DESCRIPTION OF DATABASE VARIABLES

One of the major purposes of this database is to support environmental classification by clustering.  The LoiczView geospatial clustering program requires that variables be formally continuous -- that is, that numerical values reflect a monotonic progression of the variable.  There are no other requirements on the nature of the relationship between the numerical value and the state of the parameter, but variables that are not numerical, are purely descriptive, or qualitatively multidimensional are not appropriate.  Examples include ecosystem or soil type.  However, related variables such as productivity, land cover, etc. can be quantified and used as proxies for the more descriptive labels.

The variables used are presented in one of three forms:

Continuous:  The values represent measurements, estimates or calculations of the actual environmental parameters.

 

Scaled Classes (pseduo-continuous): The values are derived from classified data sets, but have been adjusted so that the number used to identify each class is roughly proportional to the values in that class.  Variables of this type include wave height, tide range, and soil carbon.

 

Example: The original source of the tide range data listed classes 1-5, corresponding to range values of tideless, <2 m, 2-4 m, 4-8 m, and >8 m. We have renumbered the classes to 0, 1, 3, 6, and 10 to produce an approximate correspondence between label and magnitude.

 

Classed (or discrete) data: The data are arranged into numbered groups that form a logical numerical progression  reflecting the trend in values, but there is no effort to achieve any proportionality between the index number and the group value.

 

            Example:  Soil texture classes are numbered 1-5, with 1 being the finest and 5 the coarsest.  The order of grain sizes is 5>4>3>2>1, but the numbers bear no particular relation to mean diameter, sieve size, % clay, or any of the other quantitative measures of texture.

 

Types of variables, and implications for analysis:

With one class of major exceptions (river basins, discussed below), the data presented represent conditions within the 30' lat-long grid cell with which they are associated.  In addition to the classed-continuous distinction, variables may be intensive or extensive, normalized or absolute, and primary or derived (e.g.,  statistical).  These categories are important for some comparisons involving typologic clustering, and are especially important if data are downloaded and combined or manipulated off-line.

 

Because the length of a degree of longitude varies as a function of latitude, the same inventory of material per unit area (km-2) would yield a lower total amount per cell at high latitudes than at the equator (see figure below).

 

            Example:  Population is an extensive variable, while population density is intensive (independent of spatial extent).  In comparing human impacts between high and low latitudes, it would be safer to use population density (which is normalized, and thereby becomes intensive) as a classifier than population.

 

            Guidelines:  If the units of a variable are length (e.g., mm of precipitation), or if it is a concentration, a density, or any other ratio (e.g., wind speed), it is an intensive variable and can be compared across units of different area.  If the units are volume, mass, or raw number (e.g., islands, populations) the comparison can be expected to be area-sensitive. When cell variable values are combined (for example, in an off-line calculation), intensive variables would normally be averaged, extensive variables would be summed -- although in the case of intensive variables, weighted averaging may be appropriate if the cells differ substantially in area.

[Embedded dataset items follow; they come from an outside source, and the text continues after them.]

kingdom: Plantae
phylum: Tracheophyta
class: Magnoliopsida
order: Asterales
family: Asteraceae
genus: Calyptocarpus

The exceptions to the single-cell reference mentioned above are the drainage basin variables supplied by UNH-BAHC. 

These variables are listed in red type and are in a separate category on the data selection page in order to distinguish them from the rest of the variables.   For the drainage basins, the values presented are for the entire river basin that discharges through the indicated coastal cell.  This is done in order to examine the focused effect of land masses on the limited portions of the coastal zone directly affected by river discharge.  These effects are important to coastal processes, but the user is cautioned that the magnitudes of values and the nature of some of the variables can be very different from the cell-specific data sets, and care must be exercised in any sort of combined analysis. The potential for confusion is greatest when normalized variables are available for both the local cells and the basins assigned to specific cells. Land cover, expressed as a percent of the total area occupied by a given ecosystem or activity, will have similar numerical values at the cell and basin levels -- but a given percentage of land cover in the Amazon basin is a very different feature than the same percentage within a 30' coastal cell.    For more detailed discussion and cautions, see the explanatory page linked above.